Markets shiver on fears that euro-zone economies are threatened by Greek debt
Fears of a global double-dip recession became more palpable as stock markets around the world slid in tandem on anxiety that Greece, Portugal and other euro-zone countries have masses of debt from years of excessive spending. The Dow Jones dropped 2.61%, while European markets fell as much as 6%. In Asia, Japan’s Nikkei lost 2.9%, and Hong Kong’s Hang Seng shed 2.9% as the euro fell to $1.37, a seven-month low against the dollar. While China has resumed stellar growth and the US has seen green shoots popping up between the snowy sidewalks, the sympathetic fall in global stock markets comes on the back of worries that even big European economies such as Spain could crash. The Spanish are struggling to exit their worst recession since the Second World War, but Greece is the domino that markets are watching most closely.

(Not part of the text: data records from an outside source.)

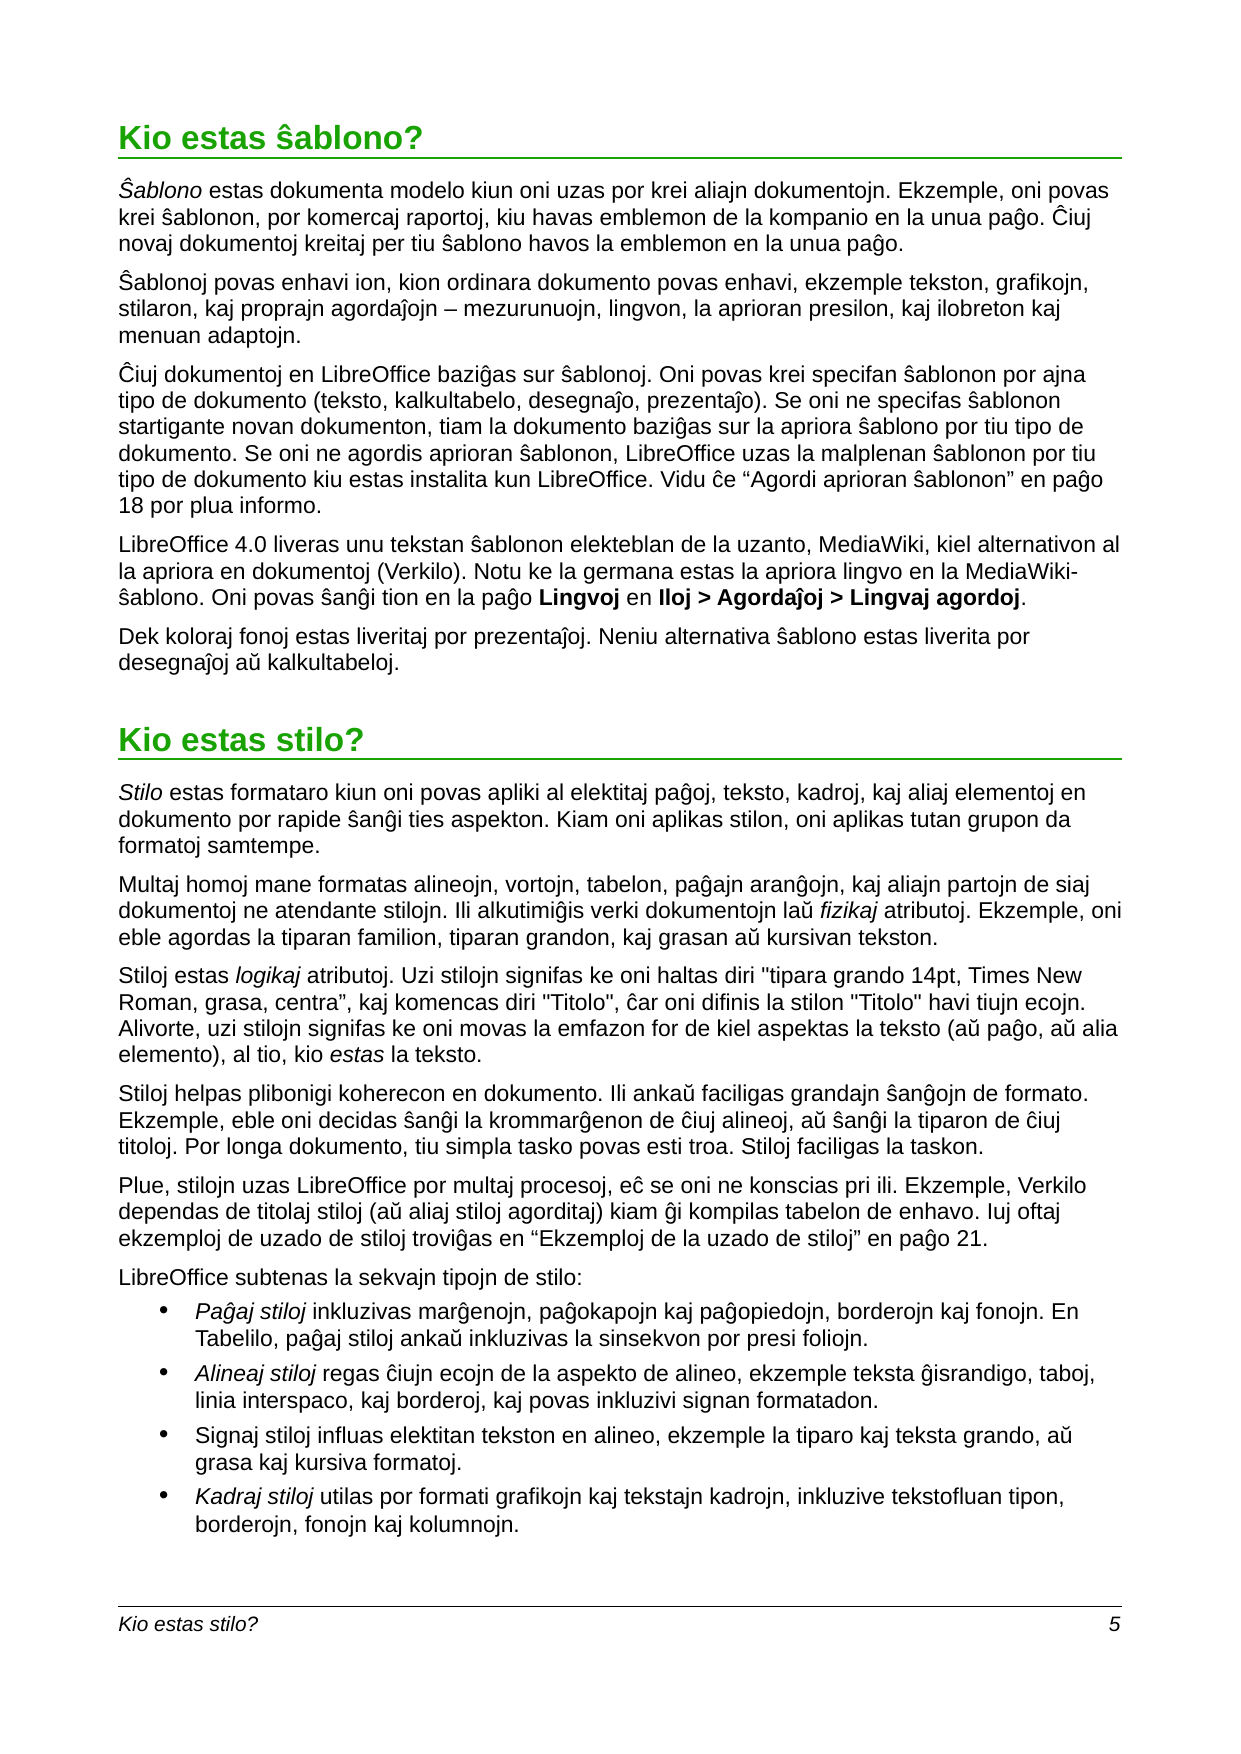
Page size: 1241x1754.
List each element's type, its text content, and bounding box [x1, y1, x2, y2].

list LibreOffice subtenas la sekvajn tipojn de stilo: [118, 1263, 1122, 1290]
list Signaj stiloj influas elektitan tekston en alineo, ekzemple la tiparo kaj teksta grando, aŭ grasa kaj kursiva formatoj. [156, 1420, 1122, 1475]
text Stiloj estas logikaj atributoj. Uzi stilojn signifas ke oni haltas diri "tipara grando 14pt, Times New Roman, grasa, centra”, kaj komencas diri "Titolo", ĉar oni difinis la stilon "Titolo" havi tiujn ecojn. Alivorte, uzi stilojn signifas ke oni movas la emfazon for de kiel aspektas la teksto (aŭ paĝo, aŭ alia elemento), al tio, kio estas la teksto. [118, 962, 1122, 1068]
text Multaj homoj mane formatas alineojn, vortojn, tabelon, paĝajn aranĝojn, kaj aliajn partojn de siaj dokumentoj ne atendante stilojn. Ili alkutimiĝis verki dokumentojn laŭ fizikaj atributoj. Ekzemple, oni eble agordas la tiparan familion, tiparan grandon, kaj grasan aŭ kursivan tekston. [118, 871, 1122, 950]
text Stiloj helpas plibonigi koherecon en dokumento. Ili ankaŭ faciligas grandajn ŝanĝojn de formato. Ekzemple, eble oni decidas ŝanĝi la krommarĝenon de ĉiuj alineoj, aŭ ŝanĝi la tiparon de ĉiuj titoloj. Por longa dokumento, tiu simpla tasko povas esti troa. Stiloj faciligas la taskon. [118, 1080, 1122, 1159]
list Kadraj stiloj utilas por formati grafikojn kaj tekstajn kadrojn, inkluzive tekstofluan tipon, borderojn, fonojn kaj kolumnojn. [156, 1482, 1122, 1537]
list Alineaj stiloj regas ĉiujn ecojn de la aspekto de alineo, ekzemple teksta ĝisrandigo, taboj, linia interspaco, kaj borderoj, kaj povas inkluzivi signan formatadon. [156, 1358, 1122, 1413]
text Ŝablono estas dokumenta modelo kiun oni uzas por krei aliajn dokumentojn. Ekzemple, oni povas krei ŝablonon, por komercaj raportoj, kiu havas emblemon de la kompanio en la unua paĝo. Ĉiuj novaj dokumentoj kreitaj per tiu ŝablono havos la emblemon en la unua paĝo. [118, 177, 1122, 257]
text Dek koloraj fonoj estas liveritaj por prezentaĵoj. Neniu alternativa ŝablono estas liverita por desegnaĵoj aŭ kalkultabeloj. [118, 623, 1122, 676]
text Plue, stilojn uzas LibreOffice por multaj procesoj, eĉ se oni ne konscias pri ili. Ekzemple, Verkilo dependas de titolaj stiloj (aŭ aliaj stiloj agorditaj) kiam ĝi kompilas tabelon de enhavo. Iuj oftaj ekzemploj de uzado de stiloj troviĝas en “Ekzemploj de la uzado de stiloj” en paĝo 21. [118, 1172, 1122, 1251]
text Stilo estas formataro kiun oni povas apliki al elektitaj paĝoj, teksto, kadroj, kaj aliaj elementoj en dokumento por rapide ŝanĝi ties aspekton. Kiam oni aplikas stilon, oni aplikas tutan grupon da formatoj samtempe. [118, 779, 1122, 858]
text LibreOffice 4.0 liveras unu tekstan ŝablonon elekteblan de la uzanto, MediaWiki, kiel alternativon al la apriora en dokumentoj (Verkilo). Notu ke la germana estas la apriora lingvo en la MediaWiki-ŝablono. Oni povas ŝanĝi tion en la paĝo Lingvoj en Iloj > Agordaĵoj > Lingvaj agordoj. [118, 531, 1122, 610]
text Ŝablonoj povas enhavi ion, kion ordinara dokumento povas enhavi, ekzemple tekston, grafikojn, stilaron, kaj proprajn agordaĵojn – mezurunuojn, lingvon, la aprioran presilon, kaj ilobreton kaj menuan adaptojn. [118, 269, 1122, 348]
subtitle Kio estas ŝablono? [118, 118, 1122, 157]
subtitle Kio estas stilo? [118, 720, 1122, 758]
text Ĉiuj dokumentoj en LibreOffice baziĝas sur ŝablonoj. Oni povas krei specifan ŝablonon por ajna tipo de dokumento (teksto, kalkultabelo, desegnaĵo, prezentaĵo). Se oni ne specifas ŝablonon startigante novan dokumenton, tiam la dokumento baziĝas sur la apriora ŝablono por tiu tipo de dokumento. Se oni ne agordis aprioran ŝablonon, LibreOffice uzas la malplenan ŝablonon por tiu tipo de dokumento kiu estas instalita kun LibreOffice. Vidu ĉe “Agordi aprioran ŝablonon” en paĝo 18 por plua informo. [118, 361, 1122, 519]
list Paĝaj stiloj inkluzivas marĝenojn, paĝokapojn kaj paĝopiedojn, borderojn kaj fonojn. En Tabelilo, paĝaj stiloj ankaŭ inkluzivas la sinsekvon por presi foliojn. [156, 1296, 1122, 1352]
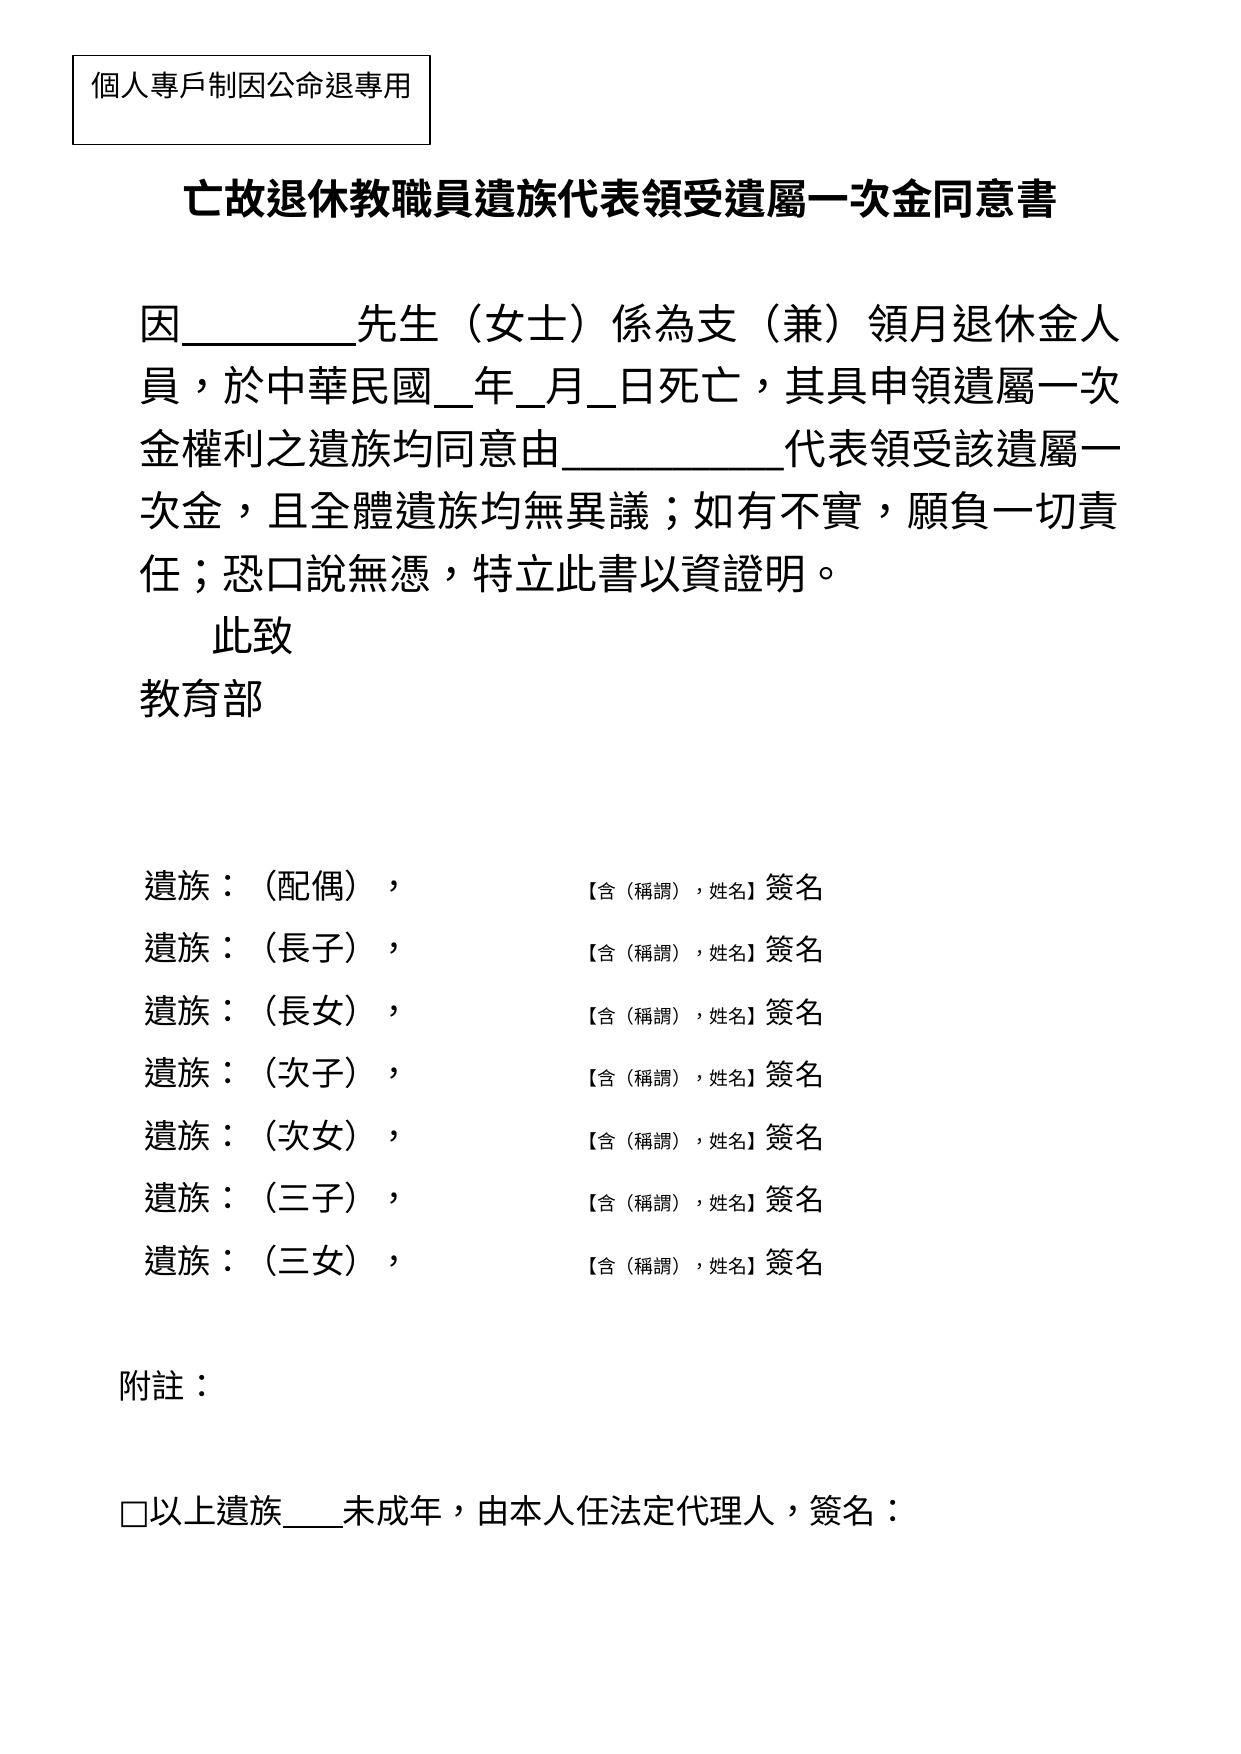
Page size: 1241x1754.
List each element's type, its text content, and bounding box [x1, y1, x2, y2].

text 遺族：（三子）， 【含（稱謂），姓名】簽名 [118, 1165, 1122, 1227]
text 遺族：（長子）， 【含（稱謂），姓名】簽名 [118, 915, 1122, 977]
text 因 先生（女士）係為支（兼）領月退休金人員，於中華民國 年 月 日死亡，其具申領遺屬一次金權利之遺族均同意由____________代表領受該遺屬一次金，且全體遺族均無異議；如有不實，願負一切責任；恐口說無憑，特立此書以資證明。 [139, 290, 1122, 602]
text 個人專戶制因公命退專用 [88, 63, 415, 105]
text 遺族：（三女）， 【含（稱謂），姓名】簽名 [118, 1227, 1122, 1290]
text 附註： [118, 1352, 1122, 1415]
text 遺族：（配偶）， 【含（稱謂），姓名】簽名 [118, 852, 1122, 915]
text 遺族：（長女）， 【含（稱謂），姓名】簽名 [118, 977, 1122, 1040]
text 遺族：（次子）， 【含（稱謂），姓名】簽名 [118, 1040, 1122, 1102]
text □以上遺族 未成年，由本人任法定代理人，簽名： [118, 1477, 1122, 1540]
text 亡故退休教職員遺族代表領受遺屬一次金同意書 [118, 165, 1122, 227]
text 遺族：（次女）， 【含（稱謂），姓名】簽名 [118, 1102, 1122, 1165]
text 此致 [118, 602, 1122, 665]
text 教育部 [118, 665, 1122, 727]
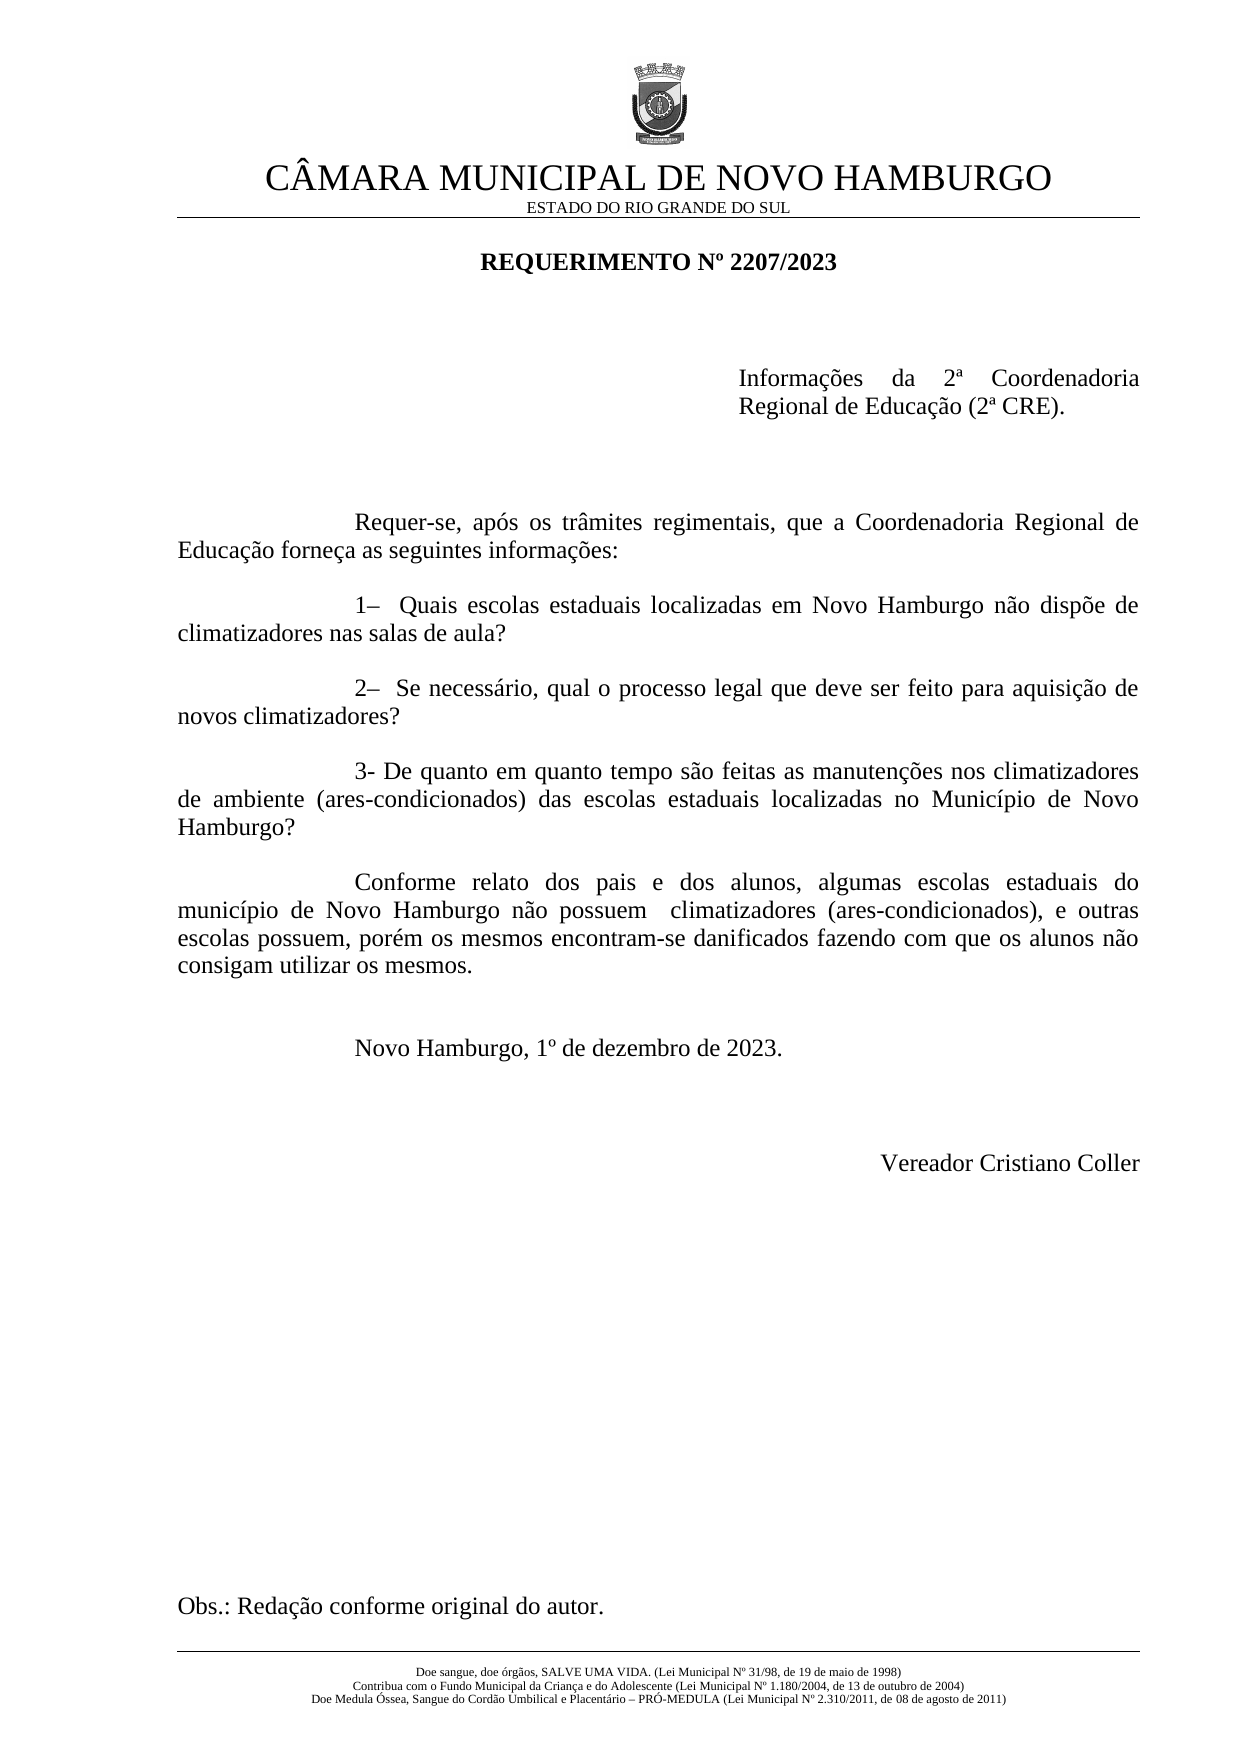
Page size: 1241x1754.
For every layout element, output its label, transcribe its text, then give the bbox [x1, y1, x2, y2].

text REQUERIMENTO Nº 2207/2023 [177, 248, 1140, 276]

Lexus next in the firing line as Toyota woes keep mounting
Toyotas’ design woes keep on mounting, after Japanese and US authorities began investigations into alleged brake problems on its Prius gas-electric hybrid. Now the sexy top-of-the-range Lexus HS 250h hybrid is under scrutiny, after Toyota admitted that the braking system in the Lexus is identical to the Prius. The cars use different software to control the way the brakes function, but Toyota says it’ll look into the Lexus too, while denying reports it will recall 270,000 Prius vehicles sold in the US and Japan. Toyota faces some 29 lawsuits filed on behalf of customers in the US and Canada. These go beyond demanding compensation for faulty floor mats and gas pedals, extending to the cars losing value and Toyota returning profits on sales. Relatives of a California woman killed in a crash in her Camry, claim the car spontaneously sped out of control. Things are starting to slide out of control for the world’s largest car maker, and the road back looks potholed.
More flak for Google on digital library plans
Google’s plan to create a giant digital library and bookstore has authors and publishers banging at its door. Now, the US Justice Department says a class-action settlement for these groups is significantly flawed, even after recent revisions by the opposing parties. The latest ruling says amendments to the settlement don’t take into account concerns that the deal will grant Google a monopoly over millions of books whose right holders are unknown or can’t be found, re-iterating there still appeared to be anti-trust issues and questions over copyright infringements.
New medical algorithm for juvenile diabetes may help parents sleep better
A new study on managing juvenile diabetes is trying to pair a pump that automatically dispenses insulin with automated glucose testing. It seems a computer algorithm can adjust insulin doses better than a standard diabetes management system. The research, published in The Lancet, could mean that millions of parents who have to wake up several times a night to dose their children can now sleep easily. Type 1, or juvenile diabetes, often develops early in life, and is distinct from Type 2 diabetes, which often stems from obesity.
Obama officials inject substance into exports plan
US President Obama’s pledge to double American exports over five years has been given some substance, with his administration promising to pursue more trade agreements, increase pressure on trading partners to open their markets, and to create an export promotion cabinet. Officials stopped short of saying when they might send Congress completed free-trade accords with Colombia, Panama and South Korea, which are now subject to review. Trade specialists believe it’s essential to prod other countries to negotiate with the US over trade issues. Trade liberalisation is a Holy Grail of US policy, but successive administrations must first deal with previously negotiated trade pacts, often worded in ways that aren’t to their political liking, otherwise potential trade partners might walk away. That’s called red-tape, and fuels much debate among Republican conservatives and liberal Democrats.